Rules sought by the dailies, affecting potentially "millions" of pages of documents, go well beyond protections that usually govern the legal process known as "discovery," Porter said. The restrictive approach, she said, threatens to make the case more time-consuming and costly.

"We're concerned about the burden this creates," Porter said. "They said it would take hundreds of hours for them to go through and figure this out."

Richard Burbidge, lead attorney in the case for The Tribune, left the courthouse without speaking to reporters.

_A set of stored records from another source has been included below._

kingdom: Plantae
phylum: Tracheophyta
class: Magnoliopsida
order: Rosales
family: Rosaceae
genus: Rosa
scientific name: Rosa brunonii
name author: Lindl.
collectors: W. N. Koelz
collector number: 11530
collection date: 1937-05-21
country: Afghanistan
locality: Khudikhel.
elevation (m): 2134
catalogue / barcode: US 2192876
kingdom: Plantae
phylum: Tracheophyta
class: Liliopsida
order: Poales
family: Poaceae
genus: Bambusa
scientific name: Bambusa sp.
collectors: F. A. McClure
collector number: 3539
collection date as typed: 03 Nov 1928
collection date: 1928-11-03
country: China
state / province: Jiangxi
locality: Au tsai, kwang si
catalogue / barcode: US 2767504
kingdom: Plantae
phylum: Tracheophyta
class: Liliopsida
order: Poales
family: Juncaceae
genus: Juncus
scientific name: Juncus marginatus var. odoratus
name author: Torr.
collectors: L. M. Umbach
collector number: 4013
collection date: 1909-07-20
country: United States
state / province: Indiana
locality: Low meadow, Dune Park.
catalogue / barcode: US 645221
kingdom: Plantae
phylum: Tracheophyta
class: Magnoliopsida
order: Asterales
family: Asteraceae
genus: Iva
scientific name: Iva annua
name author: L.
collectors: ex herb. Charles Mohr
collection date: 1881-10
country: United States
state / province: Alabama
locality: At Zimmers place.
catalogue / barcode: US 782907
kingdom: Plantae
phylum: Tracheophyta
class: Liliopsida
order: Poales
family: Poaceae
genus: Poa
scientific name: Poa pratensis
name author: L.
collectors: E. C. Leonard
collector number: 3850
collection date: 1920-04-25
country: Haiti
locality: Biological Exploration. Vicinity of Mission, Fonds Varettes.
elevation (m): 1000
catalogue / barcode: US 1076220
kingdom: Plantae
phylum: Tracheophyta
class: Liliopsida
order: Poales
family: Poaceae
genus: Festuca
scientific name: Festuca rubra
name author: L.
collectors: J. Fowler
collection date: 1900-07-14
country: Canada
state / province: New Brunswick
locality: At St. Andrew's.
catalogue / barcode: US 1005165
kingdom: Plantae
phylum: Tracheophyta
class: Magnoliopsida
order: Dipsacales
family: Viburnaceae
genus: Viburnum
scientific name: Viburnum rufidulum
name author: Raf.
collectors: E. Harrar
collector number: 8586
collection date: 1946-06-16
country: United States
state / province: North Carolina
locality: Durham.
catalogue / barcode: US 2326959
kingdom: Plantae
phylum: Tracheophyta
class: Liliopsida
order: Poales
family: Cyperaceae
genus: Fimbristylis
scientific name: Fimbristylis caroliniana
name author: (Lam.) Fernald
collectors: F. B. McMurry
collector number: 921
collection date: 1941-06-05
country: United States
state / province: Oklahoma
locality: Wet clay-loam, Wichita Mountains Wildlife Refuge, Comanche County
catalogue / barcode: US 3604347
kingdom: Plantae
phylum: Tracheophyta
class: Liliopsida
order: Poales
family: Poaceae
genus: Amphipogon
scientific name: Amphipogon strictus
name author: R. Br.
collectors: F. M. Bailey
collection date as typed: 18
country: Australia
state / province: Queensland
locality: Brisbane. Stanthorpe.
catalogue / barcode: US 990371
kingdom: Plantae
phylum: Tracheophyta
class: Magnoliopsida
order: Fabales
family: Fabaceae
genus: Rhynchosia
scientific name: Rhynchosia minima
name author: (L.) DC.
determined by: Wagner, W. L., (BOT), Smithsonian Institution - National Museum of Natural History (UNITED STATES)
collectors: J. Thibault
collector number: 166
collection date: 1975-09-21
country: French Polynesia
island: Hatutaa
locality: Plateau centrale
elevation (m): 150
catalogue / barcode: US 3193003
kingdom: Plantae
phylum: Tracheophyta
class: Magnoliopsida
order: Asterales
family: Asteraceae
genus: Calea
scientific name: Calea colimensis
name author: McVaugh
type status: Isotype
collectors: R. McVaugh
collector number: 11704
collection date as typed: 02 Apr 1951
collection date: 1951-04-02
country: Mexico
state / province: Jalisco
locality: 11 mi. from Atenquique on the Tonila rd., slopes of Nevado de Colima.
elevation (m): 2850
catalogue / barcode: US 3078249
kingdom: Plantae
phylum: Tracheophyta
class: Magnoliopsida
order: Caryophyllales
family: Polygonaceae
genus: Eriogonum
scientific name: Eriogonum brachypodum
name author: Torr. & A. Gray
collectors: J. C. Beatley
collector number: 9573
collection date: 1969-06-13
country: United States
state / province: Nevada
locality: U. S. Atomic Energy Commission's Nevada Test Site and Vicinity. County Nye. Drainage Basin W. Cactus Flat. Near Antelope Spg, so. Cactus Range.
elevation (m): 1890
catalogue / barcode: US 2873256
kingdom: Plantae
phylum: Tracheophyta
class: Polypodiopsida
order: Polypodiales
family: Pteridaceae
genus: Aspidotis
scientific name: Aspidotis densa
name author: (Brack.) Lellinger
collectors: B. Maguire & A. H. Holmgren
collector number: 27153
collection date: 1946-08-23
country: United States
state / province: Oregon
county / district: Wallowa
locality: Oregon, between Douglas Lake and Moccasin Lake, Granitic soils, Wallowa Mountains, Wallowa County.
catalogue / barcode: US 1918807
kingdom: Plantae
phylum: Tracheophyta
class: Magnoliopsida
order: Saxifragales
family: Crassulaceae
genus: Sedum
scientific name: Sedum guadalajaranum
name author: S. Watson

In a short email sent later in the day, Burbidge described Wednesday's in-chambers meeting with Wells as part of "the normal mechanics of scheduling and discovery." He did not elaborate.

In court filings and arguments before federal Judge Clark Waddoups, Burbidge and lawyers for the News have contended the lawsuit unfairly intrudes on what otherwise would be a private business matter.

Citizens for Two Voices wants to undo changes made a year ago to a longstanding agreement between The Tribune and News that regulates their joint operations in advertising, printing and distribution for the two newspapers.

Those changes, among other things, transferred control of shared operations to top managers at the LDS Church-owned News, sold The Tribune's stake in printing facilities and cut its split of joint newspaper profits in half.

Supporters of The Tribune— Utah's largest newspaper in print readership — say the new pact deprives the daily of vital operating cash and threatens to force its eventual closure.

Led by former Tribune employees, the group has sued to reverse the deal.

Executives with the News and The Tribune's owner, New York-based hedge fund Alden Global Capital, have said the revamped agreement — executed in exchange for a substantial cash payment by the News to Alden — never was meant to damage The Tribune. Instead, they argue, it has strengthened the paper by shedding parts of its print-based legacy and moving it toward a more digitally focused future.

The joint-operating agreement is also the subject of separate ongoing investigations by antitrust lawyers the U.S. Department of Justice and the Utah attorney general's office.